Mai era successo qualcosa del genere nella storia repubblicana e l’ultima rivolta paragonabile a quelle scoppiate da Nord a Sud in tutto il Paese era avvenuta a Trani il giorno di Santo Stefano del 1980. Quarant’anni prima.
E invece il ministro siciliano è rimasto incollato alla sua disastrata poltrona, con l’aiuto della maggioranza ha parato non una ma due mozioni di sfiducia, presentate dal centrodestra e da +Europa. In quell’occasione fu Matteo Renzi a salvarlo, evitando di sparare il colpo di grazia.
Ora potrebbe essere Renzi a decretare la fine del Guardasigilli, anche se lui proverà ad ammorbidire i toni giustizialisti di sempre dirottando il dibattito sui soldi in arrivo dall’Europa e sulle risorse finalmente disponibili.

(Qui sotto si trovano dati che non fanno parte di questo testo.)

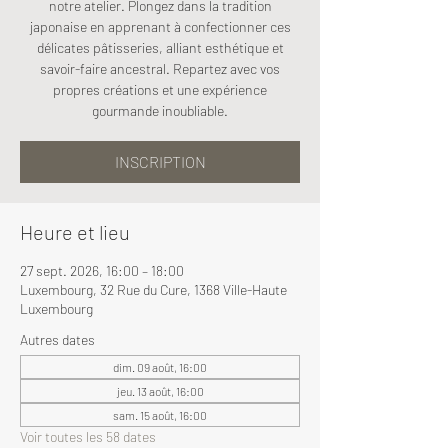
notre atelier. Plongez dans la tradition
japonaise en apprenant à confectionner ces
délicates pâtisseries, alliant esthétique et
savoir-faire ancestral. Repartez avec vos
propres créations et une expérience
gourmande inoubliable.
INSCRIPTION
Heure et lieu
27 sept. 2026, 16:00 – 18:00
Luxembourg, 32 Rue du Cure, 1368 Ville-Haute
Luxembourg
Autres dates
dim. 09 août, 16:00
jeu. 13 août, 16:00
sam. 15 août, 16:00
Voir toutes les 58 dates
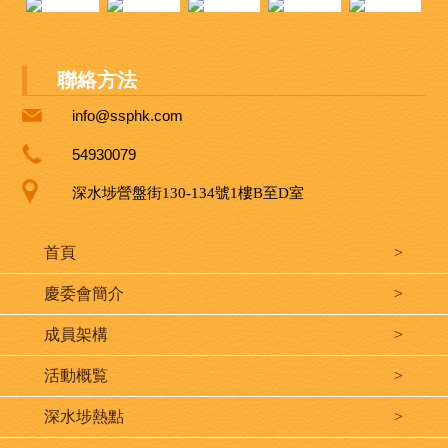
聯絡方法
info@ssphk.com
54930079
深水埗營盤街130-134號1樓B至D室
首頁
>
慶委會簡介
>
成員架構
>
活動概覧
>
深水埗熱點
>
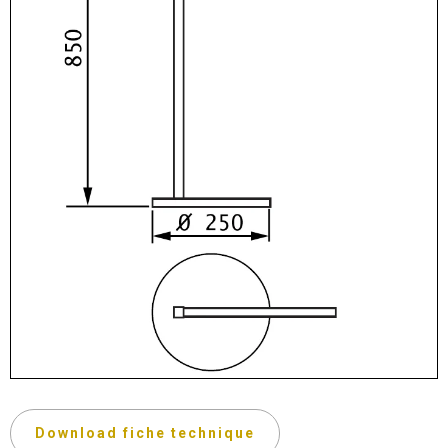
Download fiche technique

E però, con tutto il rispetto, il bilancio di questo anno e mezzo di navigazione travagliatissima è scoraggiante. C’è quel che è accaduto dietro le sbarre: un inquietante collasso dello Stato e una sconsiderata politica delle misure alternative che lasciano sbalorditi.
Lui se l’è cavata tagliando la testa del direttore del Dap, Francesco Basentini, parafulmine di questa catena di errori imperdonabili.